I made arrangements on the balances owed to the university and the Perkins loan to make a payment every month. It was never a large payment, five or ten dollars, but something paid on the accounts, and some tough months I couldn’t make even that. It was gratifying to have the balance waived on the university account and get my degree.

When my mom passed away in 2013, I got a very small inheritance from her estate. I didn’t frivolously spend it on myself or take a vacation. I paid the last of the small Perkins loan I had outstanding through the university; the woman who had helped me manage my account all those 15 years baked me a pan of brownies and brought it to my place of work (across the street from her place of work), and the university student loan service department sent me a nice letter of congratulations for closing the account.

The federal student loan gave me forbearances, which meant the account doesn’t just sit there waiting for my payment, it grows every day, getting larger and larger with daily interest accrued. The first few years the account was managed by Direct Loans, then it was transferred to Sallie Mae, now it’s being handled by Navient. Each different company employs a firmer hand than the last; from Sallie Mae on I’ve been inundated with statements and bills and phone calls. After I turned 50, every year when the forbearance negotiation came around I would ask if they would waive the account. I would list all my reasons why I was unable to make payments: small son, disabled hubster, low income, no public assistance for hubster, not a traditional age student already in my late 50s – early 60s and not in the best health, my expenses have never gone down, the whole drill. Many of the account service callers were kind, merely filling out the paperwork line by line and going on to their next call.

They were not always nice. Letters came nearly every week. Dunning phone calls came every day, all hours of day and night. The pressure was encompassing.

Occasionally I would get a loan account service person who saw their job as a power/bullying trip. One man said to me, “With your income you should be able to support a family of six and make a $500.00 a month payment to us”. I don’t know what state he’s talking about here in America, but that is not happening in the Portland metro area of Oregon. My income right now is slightly more than $42,000.00 a year, about $15,000.00 less that the average teacher in the Portland metro area. The son hasn’t launched, the hubster’s physical ability has not had a miraculous change for the better, he still cannot work and we still do not receive any kind of public assistance, my expenses continue to increase though the income has not raised to match. The both of us are still aging and kicking the best we can.

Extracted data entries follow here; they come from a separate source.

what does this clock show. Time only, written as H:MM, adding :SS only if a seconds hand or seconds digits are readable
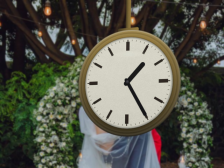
1:25
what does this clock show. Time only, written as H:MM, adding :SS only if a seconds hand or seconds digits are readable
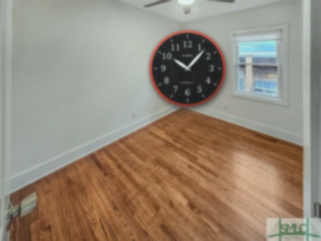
10:07
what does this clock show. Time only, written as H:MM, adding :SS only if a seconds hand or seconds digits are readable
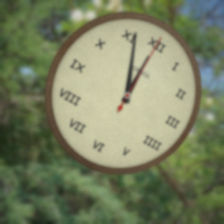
11:56:00
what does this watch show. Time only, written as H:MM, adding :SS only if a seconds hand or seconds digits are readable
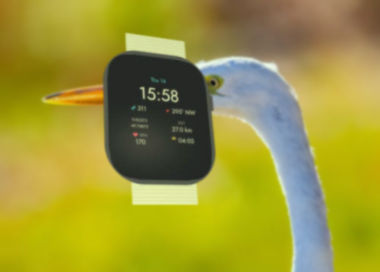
15:58
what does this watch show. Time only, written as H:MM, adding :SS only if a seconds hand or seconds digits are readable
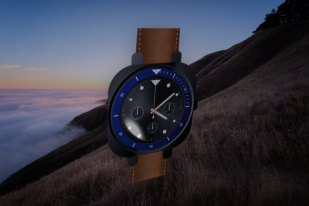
4:09
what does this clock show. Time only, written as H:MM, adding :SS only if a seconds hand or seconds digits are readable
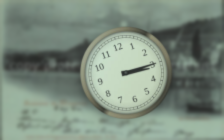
3:15
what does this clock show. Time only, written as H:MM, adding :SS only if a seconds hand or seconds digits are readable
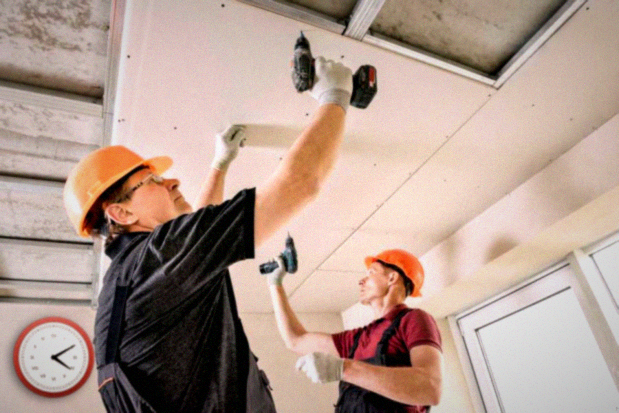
4:10
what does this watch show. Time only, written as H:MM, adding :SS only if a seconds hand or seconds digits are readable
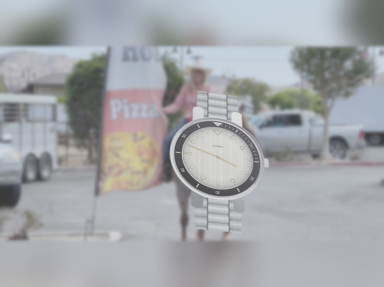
3:48
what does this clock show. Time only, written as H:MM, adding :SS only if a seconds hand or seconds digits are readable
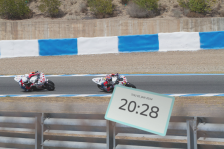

Different federal loan service people offered to garnish my wages and place liens on my property. Yes, as if that might be helpful incentive. Not. I applied for assistance through every avenue I could think of: the honor society I had belonged to, the university’s student loan department, the hubster when he got a small inheritance from his dad’s estate (he spent the money on making sure we had a working car and a safe home). I had borrowed so much money from and owed so much money to my mom, she was no longer a resource.

The federal loan offered a forgiveness program for certain kinds of teachers and public service employees; I qualified for that, but you had to make a minimum payment amount set by them every month for 10 years. I couldn’t make the payment. The program is only 6 years old at this point in 2014 so none of those qualifying and making the payments have had a forgiveness yet.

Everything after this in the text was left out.